#### WORK TASK 1
According to the summary of the abstract reasoning paper below, from how many candidate images is the missing panel of the matrix chosen?
#### WORK TASK 2
Using the summary of the abstract reasoning paper below, state whether each statement agrees with it. Answer yes or no, and quote the words that decide it.
(a) Each PGM contains between 1 and 4 relations.
(b) The object types are shape, lines, and colour.
(c) In the extrapolation setting, attribute values are split into even-indexed and odd-indexed values.

#### SOURCE PASSAGE
Barrett et al., ICML, 2018

Measuring Abstract Reasoning in Neural Networks

The authors introduce a new visual analogy dataset with the aim to analyze the reasoning abilities of ConvNets on higher abstract reasoning tasks such as small IQ tests.
  • Pros (+): Introduces a new dataset for abstract reasoning and different evaluation procedures, considers a large range of baselines.
  • Cons (-): The Relation Network considers only pairwise interactions, might be too specific for general abstraction. Also implicit model, hard to interpret in terms of reasoning.


This paper introduces the Procedurally Generated Matrices (PGM) dataset. It is based on Raven’s Progressive Matrices (RPM) introduced by psychologist John Raven in 1936. Given an incomplete 3x3 matrix (missing the bottom right panel), the goal is to complete the matrix with an image picked out of 8 candidates. Typically, several candidates are plausible but the subject has to select the one with the strongest justification.

Figure: An example of PGM (left)) and depiction of relation types (right)


A PGM is defined as a set of triples \((r, o, a)\), each encoding a particular relation. For instance (progression, lines, number) means that the PGM contains a progression relation on the number of lines. In practice, the PGM dataset only contains 1 to 4 relations per PGM. The construction primitives are as follows:

  • relation types (\(R\), with elements \(r\)): progression, XOR, OR, AND, consistent union. The only relation that might require beyond binary correspondences is the consistent union.
  • object types (\(O\), with elements \(o\)): shape or lines.
  • attribute types (\(A\), with elements \(a\)): size, type, colour, position, number. Each attribute takes values in a discrete set (e.g. 10 levels of gray intensity for colour).

Note that some relations are hard to define (for instance progression on shape position ?), and hence ignored. In total, 29 possible relations triples are considered.

The attributes which are not involved in any of the relations of the PGM are called the nuisance attributes. They are chosen either as a fixed value for all images in the sequence, or randomly assigned (distracting setting).

Evaluation Setting

The authors consider 8 generalization settings to evaluate on:

  • Neutral: Standard random train/test split, no constraint on the relations

  • Interpolation and Extrapolation: The values of the colour and size attributes are restricted to half the possible values in the training set, and take values in the remaining half options in the test set. Note that in this setting, the test set is built such that every sequence contains one of these two attributes, i.e. generalization is required for every image. The different between inter- and extrapolation lies in the discretized space split: For interpolation, the split is uniform across the support (even-indexed values vs. odd-indexed values). In extrapolation, the values are split between lower half of the space and upper half of the space.

#### AVAILABLE DATA
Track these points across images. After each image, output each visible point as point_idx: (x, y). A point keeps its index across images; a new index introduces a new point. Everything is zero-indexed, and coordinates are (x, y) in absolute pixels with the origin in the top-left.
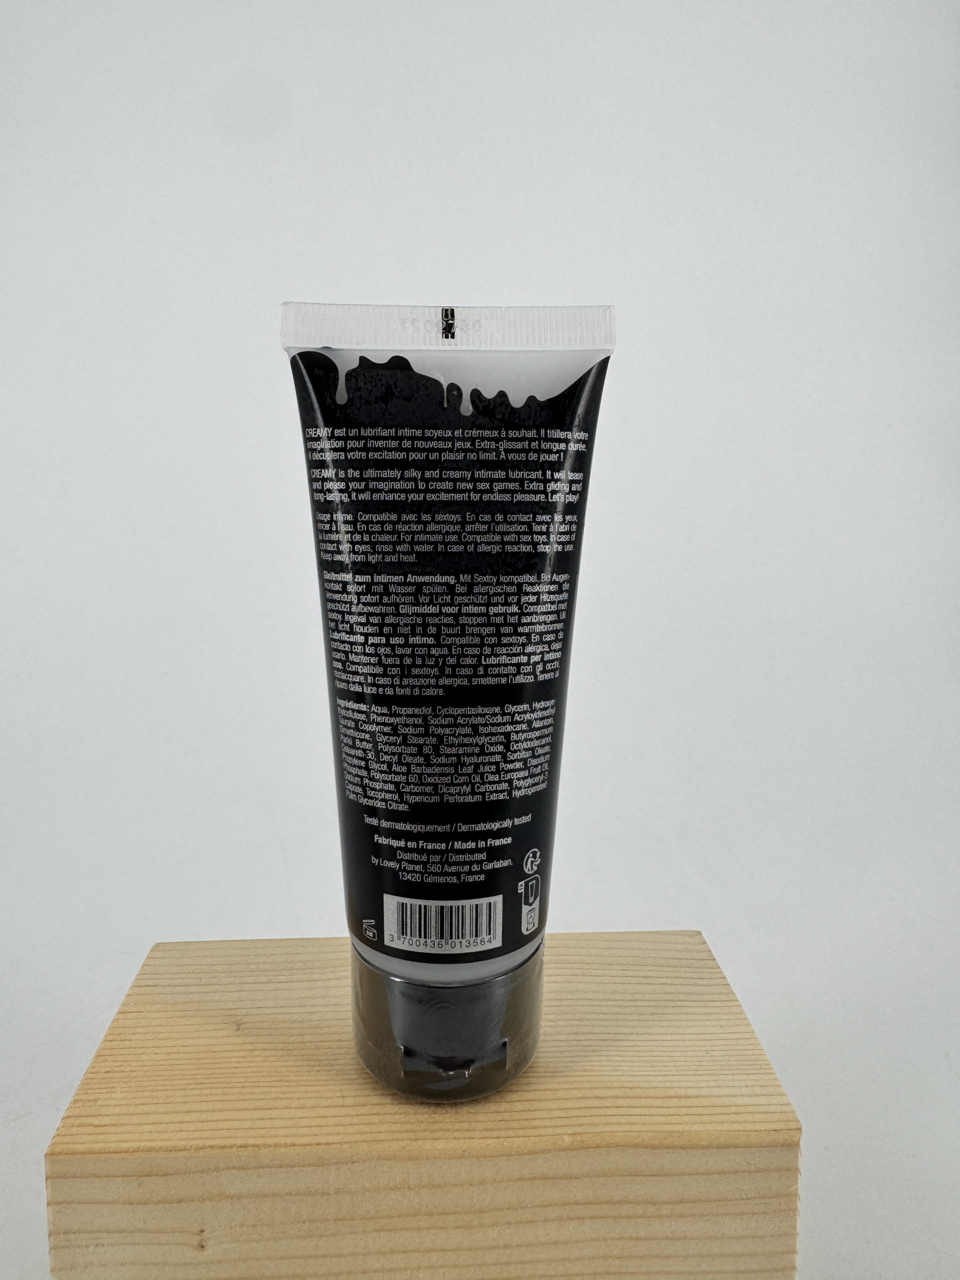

#### EXERCISE ANSWER 1
8 candidates.

#### EXERCISE ANSWER 2
(a) Yes: "the PGM dataset only contains 1 to 4 relations per PGM"
(b) No: "shape or lines"
(c) No: "In extrapolation, the values are split between lower half of the space and upper half of the space."